Dernière valse d’Akinwumi Adesina à la BAD : nominations controversées à l’approche de la passation avec Sidi Ould Tah
Ce remaniement a été acté alors que le conseil d’administration était en congé (Crédit image : Afriquinfos)
Les points clés :
À un mois de son départ, Akinwumi Adesina multiplie les nominations de hauts cadres à la Banque africaine de développement, suscitant critiques et interrogations.
Plus de 22 responsables ont été promus, dont des cadres proches du président sortant, alors que le conseil d’administration est inactif.
Ce tour de passe-passe arrive à un moment délicat, alors que Sidi Ould Tah, élu à 76 %, entrera en fonction en septembre 2025, marquant une transition stratégique majeure.
À moins de trois mois de la fin officielle de son second mandat (fixée au 1er septembre 2025), Akinwumi Adesina, président sortant de la BAD, a orchestré une vague de promotions de 22 membres de l’organisation. Parmi eux figure son ancien directeur de cabinet Alex Mubiru, désormais responsable de la représentation pour l’Afrique australe. Ce remaniement a été acté alors que le conseil d’administration était en congé, ce qui alimente les accusations de gestion unilatérale illégitime.
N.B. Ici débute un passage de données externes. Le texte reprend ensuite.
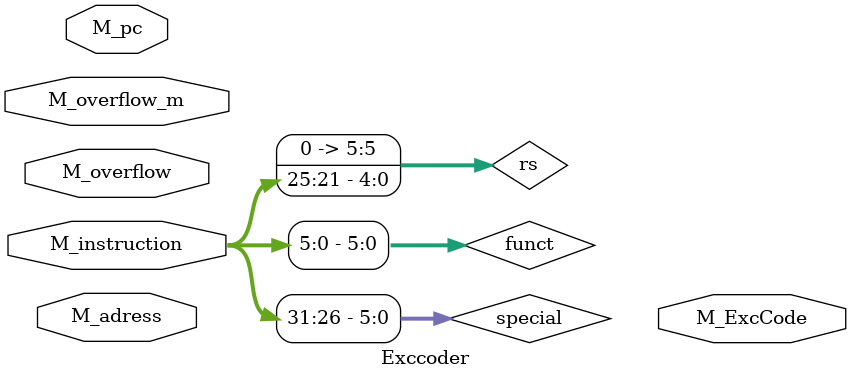
<source format=v>
`timescale 1ns / 1ps
`define R 6'b000000//special
`define ORI 6'b001101
`define LUI  6'b001111
`define LW 6'b100011
`define SW 6'b101011
`define BEQ 6'b000100
`define JAL 6'b000011
`define BNE 6'b000101
`define ADDI 6'b001000
`define ANDI 6'b001100
`define LB 6'b100000
`define LH 6'b100001
`define SB 6'b101000
`define SH 6'b101001
`define COP0 6'b010000

`define ADD_FUN 6'b100000 //funct
`define SUB_FUN 6'b100010
`define JR_FUN 6'b001000
`define OR_FUN 6'b100101
`define SLT_FUN 6'b101010
`define SLTU_FUN 6'b101011
`define AND_FUN 6'b100100
`define MULT_FUN 6'b011000
`define DIV_FUN 6'b011010
`define MULTU_FUN 6'b011001
`define DIVU_FUN 6'b011011
`define MFHI_FUN 6'b010000
`define MFLO_FUN 6'b010010
`define MTHI_FUN 6'b010001
`define MTLO_FUN 6'b010011
`define SYSCALL_FUN 6'b001100
`define ERET_FUN 6'b011000

`define MFC0_RS 5'b00000
`define MTC0_RS 5'b00100
module Exccoder(
	 input [31:0] M_pc,
    input [31:0] M_instruction,
    input [31:0] M_adress,
    input M_overflow,
    input M_overflow_m,
    output [4:0] M_ExcCode
    );

	wire [5:0] special;
	 wire [5:0] funct;
	 wire [5:0] rs;
	 assign special=M_instruction[31:26];
	 assign rs=M_instruction[25:21];
	 assign funct=M_instruction[5:0];
	 
	wire add,sub,ori,lui,lw,sw,beq,jal,orr,slt,sltu,bne,addi,andr,andi,lb,lh,sb,sh,mult,multu,div,divu,mfhi,mflo,mthi,mtlo,syscall,mfc0,mtc0,eret;
	 assign add=(special==`R&&funct==`ADD_FUN);
	 assign sub=(special==`R&&funct==`SUB_FUN);
	 assign ori=(special==`ORI);
	 assign lui=(special==`LUI);
	 assign lw=(special==`LW);
	 assign sw=(special==`SW);
	 assign beq=(special==`BEQ);
	 assign jal=(special==`JAL);
	 assign jr=(special==`R&&funct==`JR_FUN);
	 assign orr=(special==`R&&funct==`OR_FUN);
	 assign slt=(special==`R&&funct==`SLT_FUN);
	 assign sltu=(special==`R&&funct==`SLTU_FUN);
	 assign bne=(special==`BNE);
	 assign addi=(special==`ADDI);
	 assign andr=(special==`R&&funct==`AND_FUN);
	 assign andi=(special==`ANDI);
	 assign lb=(special==`LB);
	 assign lh=(special==`LH);
	 assign sb=(special==`SB);
	 assign sh=(special==`SH);
	  assign mult=(special==`R&&funct==`MULT_FUN);
	 assign div=(special==`R&&funct==`DIV_FUN);
	 assign multu=(special==`R&&funct==`MULTU_FUN);
	 assign divu=(special==`R&&funct==`DIVU_FUN);
	 assign mflo=(special==`R&&funct==`MFLO_FUN);
	 assign mfhi=(special==`R&&funct==`MFHI_FUN);
	 assign mtlo=(special==`R&&funct==`MTLO_FUN);
	 assign mthi=(special==`R&&funct==`MTHI_FUN);
	 assign syscall=(special==`R&&funct==`SYSCALL_FUN);
	 assign mfc0=(special==`COP0&&rs==`MFC0_RS);
	 assign mtc0=(special==`COP0&&rs==`MTC0_RS);
	 assign eret=(special==`COP0&&funct==`ERET_FUN);
	
	wire Int;wire AdEL;wire AdEL_pc;wire AdEL_load;wire AdES;wire Syscall;wire RI;wire Ov;wire M_overflow;

	assign AdEL_pc=(M_pc[1:0]!=2'b0||M_pc<32'h3000||M_pc>32'h6ffc);
	assign AdEL_load=(lw&&M_adress[1:0]!=2'b0)?1'b1:
														(lh&&M_adress[0]!=1'b0)?1'b1:
														((lh||lb)&&(M_adress>=32'h7f00&&M_adress<=32'h7f1b))?1'b1:
														((lw||lh||lb)&&(M_overflow_m))?1'b1:
														((lw||lh||lb)&&(M_adress>32'h7f23||(M_adress>32'h7f0b&&M_adress<32'h7f10)||(M_adress>32'h7f1b&&M_adress<32'h7f20)||(M_adress>32'h2fff&&32'h7f00)))?1'b1:
														1'b0;
	assign AdEL=AdEL_pc||AdEL_load;
	
	assign AdES=(sw&&M_adress[1:0]!=2'b0)?1'b1:
														(sh&&M_adress[0]!=1'b0)?1'b1:
														((sh||sb)&&(M_adress>=32'h7f00&&M_adress<=32'h7f1b))?1'b1:
														((sw||sh||sb)&&(M_overflow_m))?1'b1:
														((sw||sh||sb)&&(M_adress>32'h7f23||(M_adress>32'h7f0b&&M_adress<32'h7f10)||(M_adress>32'h7f1b&&M_adress<32'h7f20)||(M_adress>32'h2fff&&32'h7f00)))?1'b1:
														1'b0;
	
	assign RI=~(add||sub||ori||lui||lw||sw||beq||jal||orr||slt||sltu||bne||addi||andr||andi||lb||lh||sb||sh||mult||multu||div||divu||mfhi||mflo||mthi||mtlo);
	
	assign ExcCode=(Int)?5'b0:
												 (AdEL)?5'd4:
												 (AdES)?5'd5:
												 (syscall)?5'd8:
												 (RI)?5'd10:
												 (M_overflow)?5'd12:
												 5'd0;
endmodule

</source>
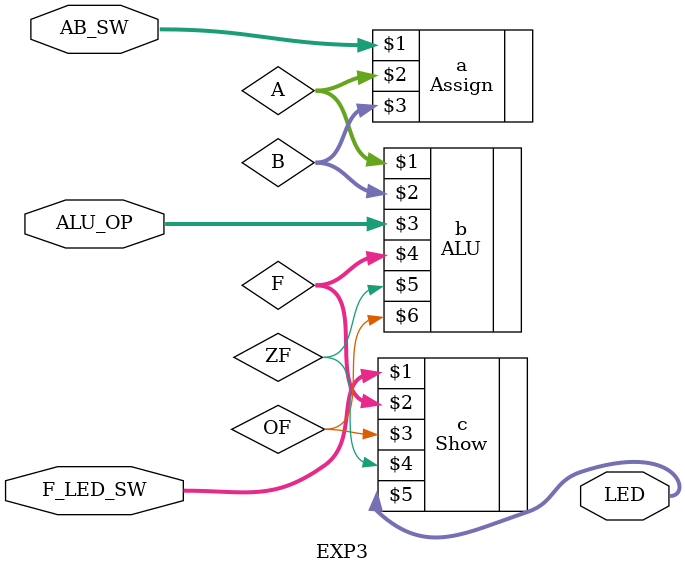
<source format=v>
module EXP3(AB_SW, ALU_OP, F_LED_SW, LED);
    input[2:0] AB_SW, ALU_OP, F_LED_SW;
    output[7:0] LED;

    reg[31:0] A, B, F;
    reg[7:0] LED;
    reg ZF, OF;

    Assign a(AB_SW, A, B);
    ALU b(A, B, ALU_OP, F, ZF, OF);
    Show c(F_LED_SW, F, OF, ZF, LED);
endmodule

</source>
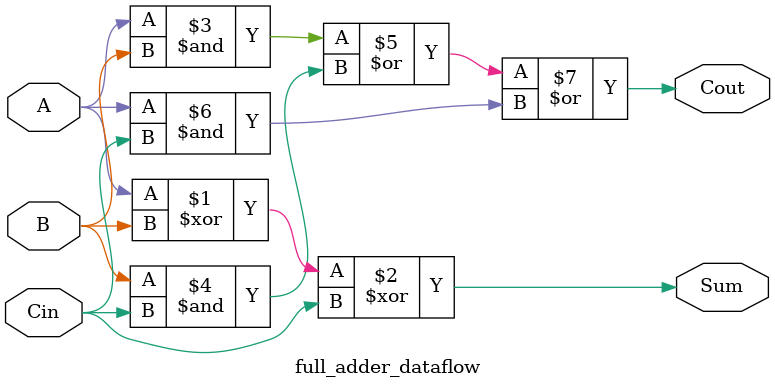
<source format=v>
module full_adder_dataflow(input A, B, Cin, output Sum, Cout);

  assign Sum  = A ^ B ^ Cin;
  assign Cout = (A & B) | (B & Cin) | (A & Cin);

endmodule


</source>
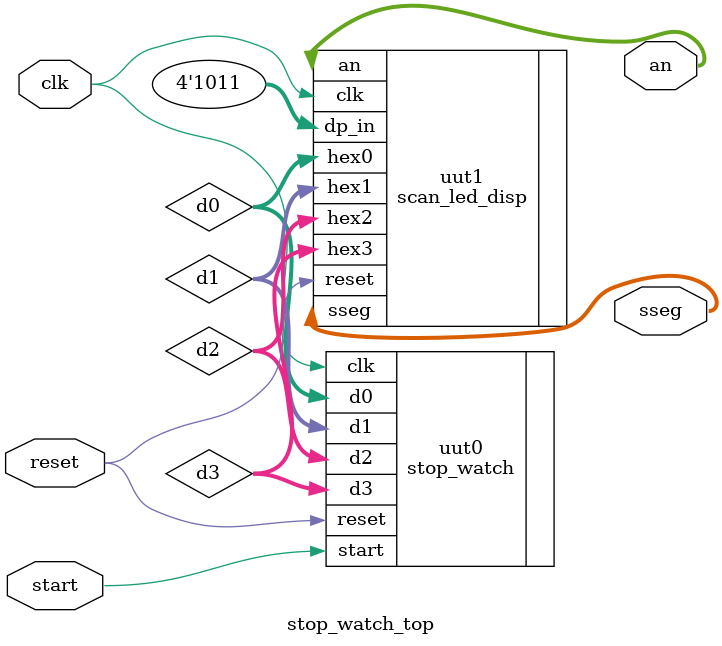
<source format=v>
module stop_watch_top(
    input wire clk,
    input wire reset,
    input wire start,
    output [3:0] an,
    output [7:0] sseg
);
wire [3:0] d3,d2,d1,d0;

stop_watch uut0(.clk(clk),.start(start),.reset(reset),.d2(d2),.d1(d1),.d0(d0),.d3(d3));
scan_led_disp uut1(.clk(clk),.reset(reset),.dp_in(4'b1011),.hex2(d2),.hex1(d1),.hex0(d0),.an(an),.sseg(sseg),.hex3(d3));
endmodule
</source>
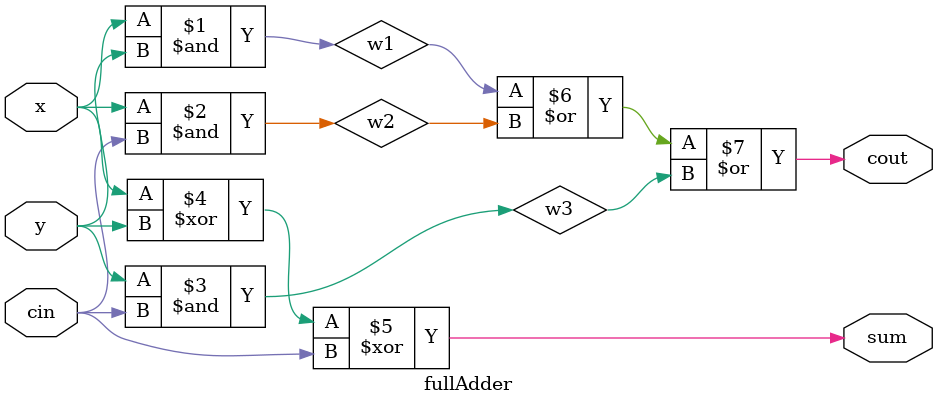
<source format=v>
module fullAdder(x, y, cin, cout, sum);
  input  x, y , cin;
  output cout, sum;
  wire w1, w2, w3;

  and(w1, x, y);
  and(w2, x, cin);
  and(w3, y, cin);
  xor(sum, x, y, cin);
  or(cout, w1, w2, w3);
endmodule

</source>
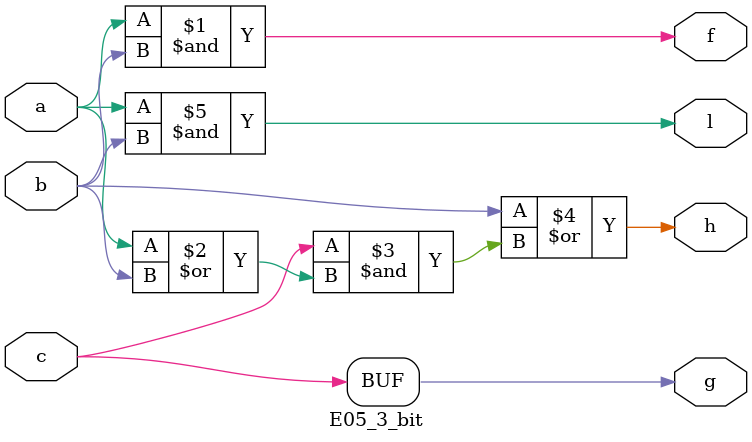
<source format=v>
module E05_3_bit(
    input wire a,
    input wire b,
    input wire c,
    output wire f,
    output wire g,
    output wire h,
    output wire l
);

    assign f = a&b;
    assign g = c;
    assign h = b|(c&(a|b));
    assign l = a&b;
endmodule
</source>
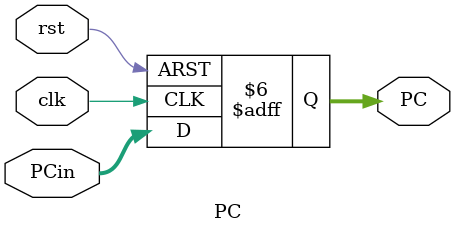
<source format=v>
module PC(
  input wire clk,rst,
  input wire [7:0] PCin, // Entrada para carregamento paralelo
  output reg [7:0] PC  // Saída paralela
);

	reg [7:0] i, ii;
	
	initial
		PC = 8'b00000000;
  

	always @(posedge clk or negedge rst) begin
    
		if (~rst) begin
			for (i = 0; i < 8; i = i + 1)  //como em verilog não permite fazermos diretamente  "registers <= 8'b0;" então fiz um laço para atribuir 0 a cada elemento do vetor.
				PC[i] <= 8'b0000_0000;
		end 
	 
		else begin
			for (ii = 0; ii < 8; ii = ii + 1)
				PC[ii] <= PCin[ii];
		end
  
  end


endmodule
</source>
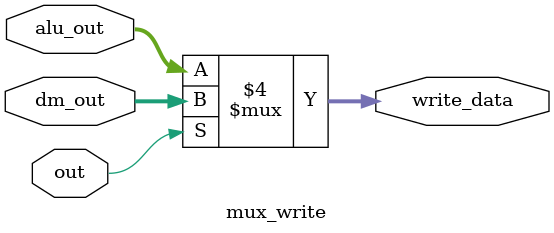
<source format=v>
`timescale 1ns / 1ps

module mux_write(
		input out,
		input[31:0] alu_out,
		input[31:0] dm_out,
		output reg[31:0] write_data
	);

	always @(alu_out or dm_out or out)
		if (out == 1)
			write_data = dm_out; 
		else 
			write_data = alu_out;
endmodule
</source>
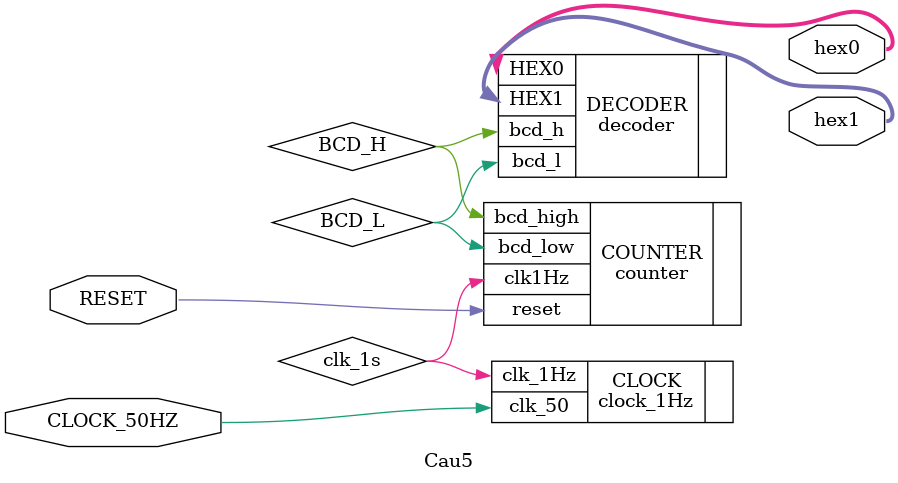
<source format=v>
module Cau5(
	input wire CLOCK_50HZ, RESET,
	output [6:0] hex0,hex1
);
wire clk_1s, BCD_H, BCD_L;
clock_1Hz CLOCK(.clk_50(CLOCK_50HZ),.clk_1Hz(clk_1s));
counter COUNTER(.reset(RESET),.clk1Hz(clk_1s),.bcd_high(BCD_H),.bcd_low(BCD_L));
decoder DECODER(.bcd_h(BCD_H),.bcd_l(BCD_L),.HEX0(hex0),.HEX1(hex1));
endmodule

</source>
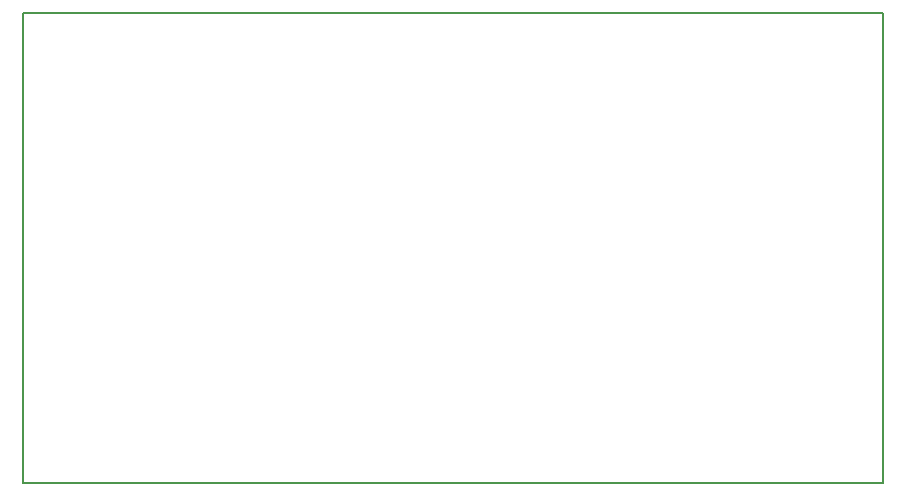
<source format=gm1>
G04 MADE WITH FRITZING*
G04 WWW.FRITZING.ORG*
G04 DOUBLE SIDED*
G04 HOLES PLATED*
G04 CONTOUR ON CENTER OF CONTOUR VECTOR*
%ASAXBY*%
%FSLAX23Y23*%
%MOIN*%
%OFA0B0*%
%SFA1.0B1.0*%
%ADD10R,2.874020X1.574800*%
%ADD11C,0.008000*%
%ADD10C,0.008*%
%LNCONTOUR*%
G90*
G70*
G54D10*
G54D11*
X4Y1571D02*
X2870Y1571D01*
X2870Y4D01*
X4Y4D01*
X4Y1571D01*
D02*
G04 End of contour*
M02*
</source>
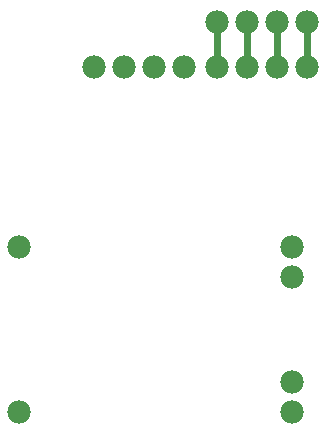
<source format=gtl>
G04 MADE WITH FRITZING*
G04 WWW.FRITZING.ORG*
G04 DOUBLE SIDED*
G04 HOLES PLATED*
G04 CONTOUR ON CENTER OF CONTOUR VECTOR*
%ASAXBY*%
%FSLAX23Y23*%
%MOIN*%
%OFA0B0*%
%SFA1.0B1.0*%
%ADD10C,0.078000*%
%ADD11C,0.024000*%
%LNCOPPER1*%
G90*
G70*
G54D10*
X748Y1398D03*
X848Y1398D03*
X948Y1398D03*
X1048Y1398D03*
X1048Y1248D03*
X948Y1248D03*
X848Y1248D03*
X748Y1248D03*
X1048Y1248D03*
X948Y1248D03*
X848Y1248D03*
X748Y1248D03*
X339Y1248D03*
X439Y1248D03*
X539Y1248D03*
X639Y1248D03*
X89Y648D03*
X89Y97D03*
X998Y648D03*
X998Y548D03*
X998Y197D03*
X998Y97D03*
G54D11*
X848Y1368D02*
X848Y1279D01*
D02*
X948Y1368D02*
X948Y1279D01*
D02*
X1048Y1368D02*
X1048Y1279D01*
D02*
X748Y1368D02*
X748Y1279D01*
G04 End of Copper1*
M02*
</source>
Plusieurs administrateurs, sous couvert d’anonymat, reprochent au financier nigérian de "décrédibiliser la banque" en refusant de passer le relais au nouveau président et de retarder la transmission des documents essentiels.
Dans ce contexte tendu, le Directeur département Genre, Jemmimah Njuki (Kenya), le Directeur TIC, Bahati Sanga (Tanzanie), ou encore Tom Mnoya Owiyo (Kenya) à la tête de l’Exécution du portefeuille, figurent parmi les principales figures promues. Une série de Country Managers ont également été installés dans une douzaine de pays, avec des profils variés, souvent perçus comme alignés sur l’ère Adesina.
Quand l’intérêt institutionnel et les logiques de transition s’entremêlent
Ces décisions interviennent à un moment charnière : la transition vers Sidi Ould Tah, élu le 29 mai 2025 avec une majorité écrasante de 76,18 % des voix au conseil de gouverneurs de la BAD. Economiste de premier plan, Tah incarne une nouvelle ère marquée par l’exécution, l’innovation et l’intégration des politiques opérationnelles (la "Doctrine Tah"), et il prendra officiellement les rênes le 1er septembre 2025.
Ce contexte révèle une tension entre deux logiques : d’un côté la vision de la continuité institutionnelle portée par Tah, renforcée par ses performances attendues face aux défis du financement international et aux coupes budgétaires (notamment celles des États-Unis), et de l’autre, une logique de pouvoir interne consolidé par Adesina, reflétée par cette série de nominations dans les derniers instants de son mandat.
Le prix de l’influence : stabilité ou controverse ?
Alors que certains saluent ces nominations comme une préparation stratégique pour assurer une certaine continuité dans les dossiers clé de la BAD, d’anciens administrateurs estiment plutôt qu’elles traduisent un empêchement à la passation, voire un risque de blocage opérationnel. Cette période de transition, d’habitude encadrée par les statuts, oppose deux visions : une vieille garde en fin de règne, face à un acteur montante censé impulser une BAD centrée sur l’efficacité et l’impact.
Pourquoi est-ce important ?
Le cas de la BAD est un baromètre institutionnel pour l’Afrique. Il met en lumière le défi de la gouvernance dans les organisations africaines : comment assurer une transition institutionnelle légitime, respectueuse de l’éthique et centrée sur le mandat public plutôt que sur les loyautés personnelles ?
Dans un contexte où la BAD joue un rôle central dans le funding continental, elle représente 318 milliards de dollars de capital et doit combler un déficit estimé à 400 milliards USD par an, la crédibilité institutionnelle est cruciale. Les choix pris par Adesina, s’ils sont mal perçus, risquent de affecter la confiance des États et des bailleurs vers un nouvel leadership.
Enfin, pour les peuples d’Afrique, ce type de crise dépasse l’épaisseur des rapports internes : c’est la capacité même à mener une transformation durable, construite sur la coopération technique, la transparence et l’efficacité, qui est en jeu. Si Tah installe une culture de résultats (son "Doctrin Tah"), il aura là l’occasion de redéployer la BAD comme moteur de la souveraineté financière africaine, sur la base d’une gouvernance renouvelée et respectueuse des principes multilatéraux.